Lin’in ölümünden en fazla Zhou Enlai yararlandı ve 1971 ’in sonundan 1973 ortalarına kadar Çin’in yeniden istikrarlı bir çizgiye oturtmaya çalıştı. 1972’de Mao’nun şiddetli bir felç geçirmesi Zhou’nun da ölümcül bir hastalığa yakalanması iktidara kimin geçeceği konusunda süregelen tartışmaları ön plana çıkardı.

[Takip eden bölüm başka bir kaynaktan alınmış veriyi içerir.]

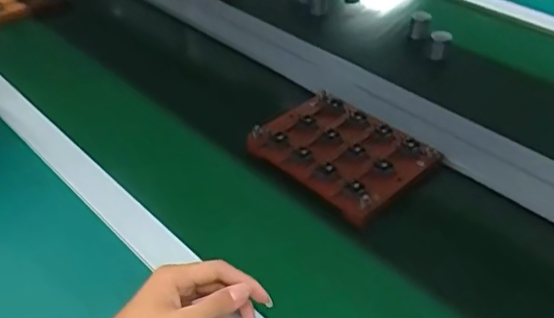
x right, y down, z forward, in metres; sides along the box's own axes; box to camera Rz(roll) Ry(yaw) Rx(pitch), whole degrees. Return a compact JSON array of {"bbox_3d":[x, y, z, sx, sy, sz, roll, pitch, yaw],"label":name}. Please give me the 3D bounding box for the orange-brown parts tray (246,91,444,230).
[{"bbox_3d":[0.077,-0.009,0.687,0.142,0.040,0.196,-32,49,-31],"label":"orange-brown parts tray"}]

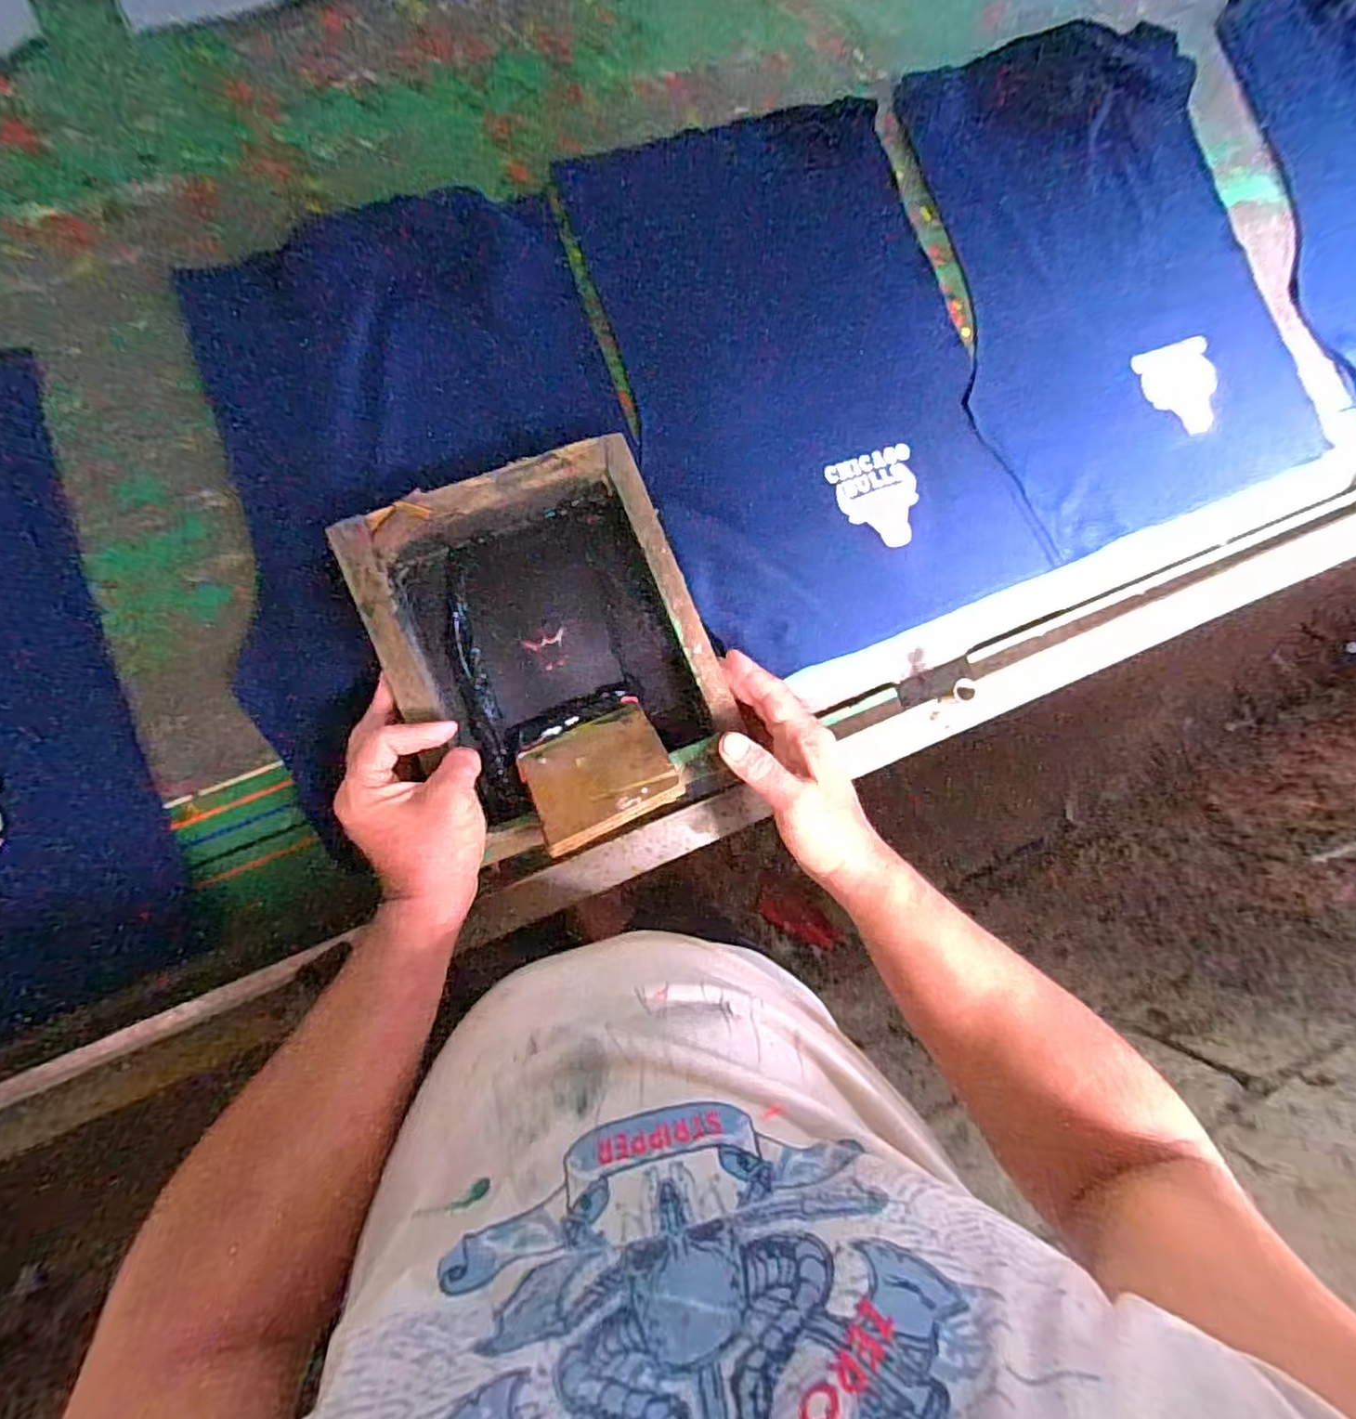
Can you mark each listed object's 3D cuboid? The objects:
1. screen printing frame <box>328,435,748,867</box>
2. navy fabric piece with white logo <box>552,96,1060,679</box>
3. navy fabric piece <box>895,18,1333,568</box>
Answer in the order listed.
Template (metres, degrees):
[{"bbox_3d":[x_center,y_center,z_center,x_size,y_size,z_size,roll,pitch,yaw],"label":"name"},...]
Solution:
[{"bbox_3d":[-0.096,-0.043,0.514,0.231,0.052,0.269,-21,90,-10],"label":"screen printing frame"},{"bbox_3d":[0.106,-0.293,0.595,0.318,0.012,0.476,-21,87,-9],"label":"navy fabric piece with white logo"},{"bbox_3d":[0.405,-0.404,0.631,0.334,0.023,0.456,-22,90,-10],"label":"navy fabric piece"}]

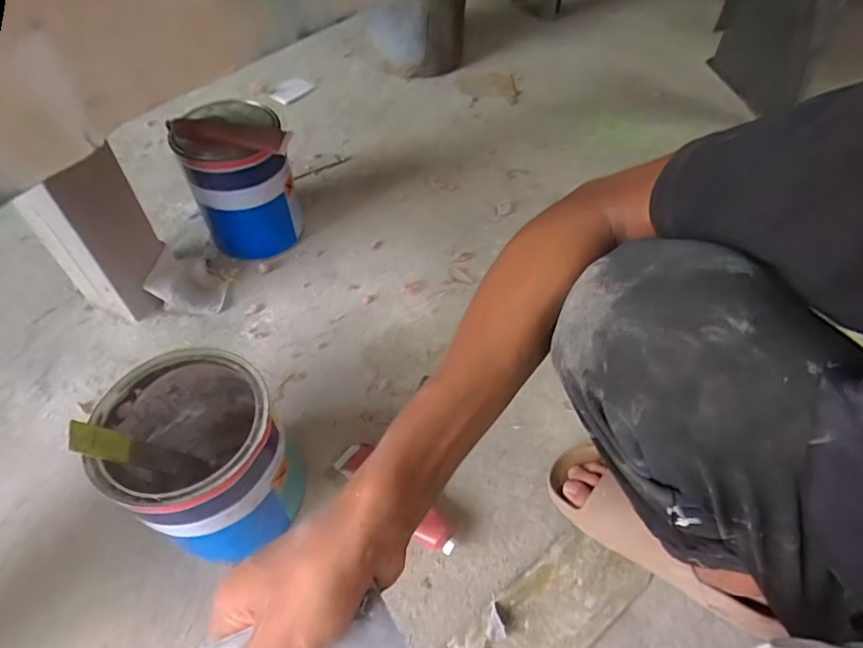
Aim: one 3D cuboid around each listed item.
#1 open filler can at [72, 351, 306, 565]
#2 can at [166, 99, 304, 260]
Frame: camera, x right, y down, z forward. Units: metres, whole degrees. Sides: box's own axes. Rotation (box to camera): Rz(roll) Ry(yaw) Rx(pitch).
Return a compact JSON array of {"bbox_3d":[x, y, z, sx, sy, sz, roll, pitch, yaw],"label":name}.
[{"bbox_3d":[-0.240,0.146,0.542,0.169,0.211,0.164,31,58,21],"label":"open filler can"},{"bbox_3d":[-0.307,-0.235,0.811,0.150,0.206,0.142,2,52,-3],"label":"can"}]

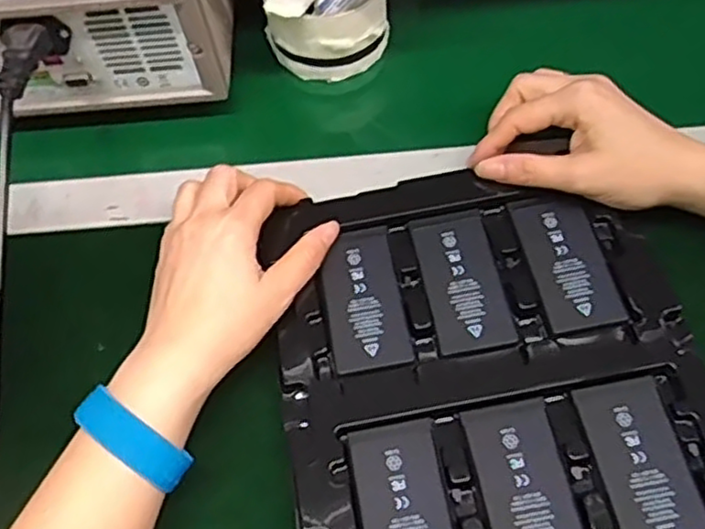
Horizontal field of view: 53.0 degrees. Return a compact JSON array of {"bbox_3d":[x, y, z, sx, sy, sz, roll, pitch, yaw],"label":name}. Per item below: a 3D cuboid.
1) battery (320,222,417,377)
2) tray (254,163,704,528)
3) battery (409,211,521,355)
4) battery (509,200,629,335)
[{"bbox_3d":[0.006,0.018,0.399,0.045,0.005,0.084,-11,60,-3],"label":"battery"},{"bbox_3d":[0.075,0.067,0.367,0.217,0.021,0.271,-10,63,-5],"label":"tray"},{"bbox_3d":[0.061,0.008,0.400,0.044,0.005,0.085,-11,60,-3],"label":"battery"},{"bbox_3d":[0.122,-0.002,0.399,0.040,0.008,0.081,-13,61,-4],"label":"battery"}]

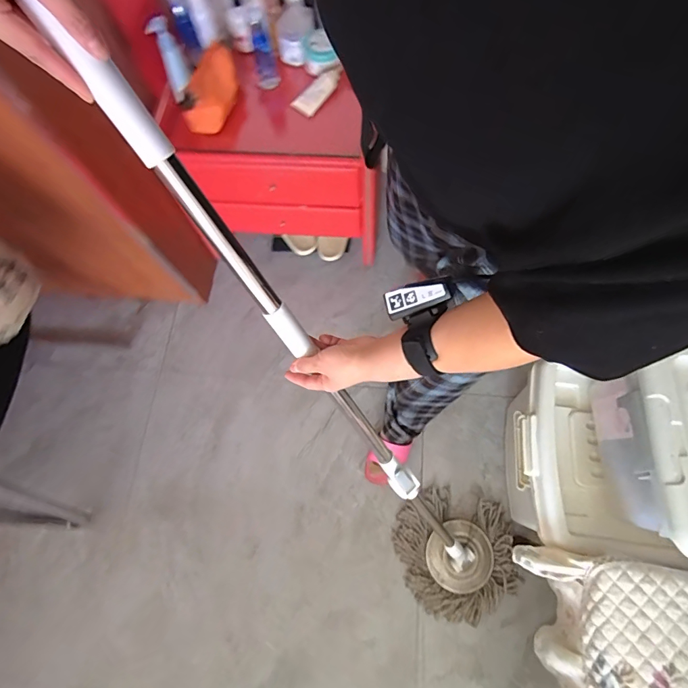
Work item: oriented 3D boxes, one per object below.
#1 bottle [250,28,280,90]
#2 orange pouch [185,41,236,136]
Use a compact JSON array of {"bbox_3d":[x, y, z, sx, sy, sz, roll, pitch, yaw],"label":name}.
[{"bbox_3d":[-0.188,-0.671,0.960,0.051,0.133,0.051,-11,50,-1],"label":"bottle"},{"bbox_3d":[-0.292,-0.579,0.938,0.062,0.091,0.206,11,72,7],"label":"orange pouch"}]

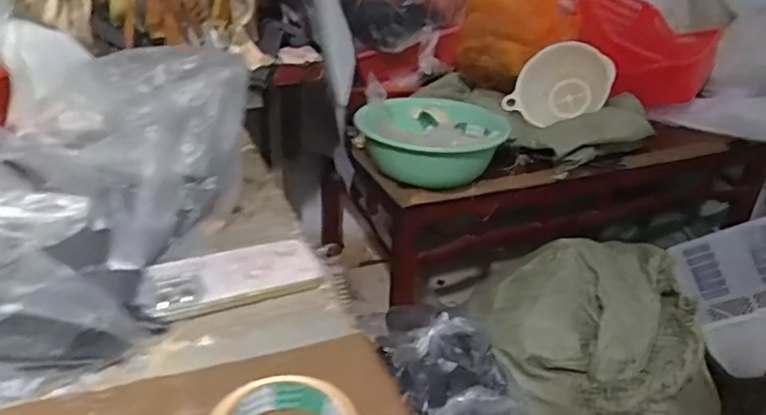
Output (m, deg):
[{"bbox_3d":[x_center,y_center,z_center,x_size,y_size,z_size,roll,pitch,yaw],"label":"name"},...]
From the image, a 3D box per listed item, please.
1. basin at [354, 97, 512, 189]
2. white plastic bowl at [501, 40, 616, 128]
[{"bbox_3d":[0.111,-0.141,1.292,0.317,0.122,0.317,2,29,-1],"label":"basin"},{"bbox_3d":[0.456,-0.316,1.528,0.259,0.210,0.068,-1,29,-7],"label":"white plastic bowl"}]

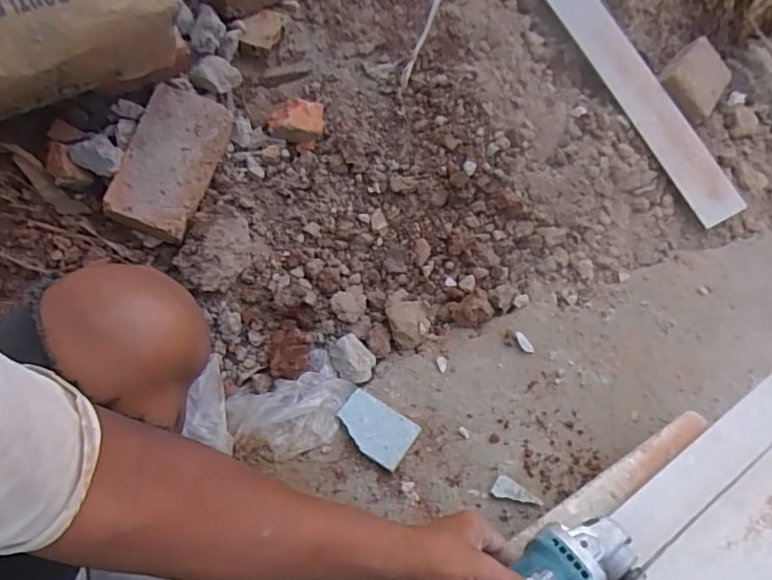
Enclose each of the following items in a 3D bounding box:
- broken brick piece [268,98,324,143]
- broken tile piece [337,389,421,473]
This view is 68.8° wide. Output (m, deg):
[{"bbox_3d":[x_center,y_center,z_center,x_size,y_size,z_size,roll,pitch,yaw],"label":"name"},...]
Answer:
[{"bbox_3d":[-0.131,-0.248,0.824,0.081,0.045,0.057,-7,52,-8],"label":"broken brick piece"},{"bbox_3d":[-0.015,0.175,0.720,0.100,0.010,0.068,29,56,19],"label":"broken tile piece"}]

1973 ortalarından Mao’nun ölümüne değin (Eylül 1976) geçen dönemde, iktidar sürekli olarak sonradan Dörtlü Çete olarak adlandırılan Jiang Qing ve yandaşları ile Zhou/Deng grubu arasında el değiştirdi. Jiang ve yandaşları, ideolojik eğitimi, siyasal seferberliği, sınıf mücadelesini, aydın karşıtlığını, eşitlikçiliği ve yabancı düşmanlığını savunurken, ötekiler ekonomik büyümeyi, istikrarı, eğitim sisteminin geliştirilmesini ve pragmatik bir dış politika izlenmesini hedefliyordu. Bu iki güç arasında denge sağlama konusunda başarısız kalan Mao, her ikisinin bileşimini kendi kişiliğinde somutlaştıracak bir ardıl aramaya koyuldu.
Kültür Devrimi, kırsal alanda yaşayanları fazla etkilememekle birlikte, ülke bütününde önemli sorunlar yarattı. Siyasal iktidarsızlık ve ekonomik gelişmenin yavaşlamasına ve yönetimin halkla mal ve hizmet sunma kapasitesinde düşüşlere neden oldu. Politika değişiklikleri, bir önceki politikayı destekleyenlerin konumunu tehlikeye düşürdüğünden, devlet görevlileri uygulamalarında çekimser davranmaya başladı.
Öte yandan, Mao’nun ölümü ve Kültür Devrimi’nin sona ermesiyle birlikte (Kültür Devrimi, resmen Ağustos 1977’de Çin Komünist Partisi’nin XI. Kongresi’nde sona erdirilmesine karşın, gerçekte Mao’nun ölümü ve Dörtlü Çete’nin tasfiyesiyle 1976 sonbaharında bitti.) Yaklaşık üç milyon Parti üyesi ve haksız yere tasfiyeye uğramış milyonlarca insan görevlerine geri dönme beklentisi içine girdi. Bu sorunlara acil çözümler bulmak amacıyla, 1970’lerin sonunda cesurca önlemler alındıysa da, Kültür Devrimi’nin olumsuz etkileri, bu harekete son verilmesinden sonra da sürdü.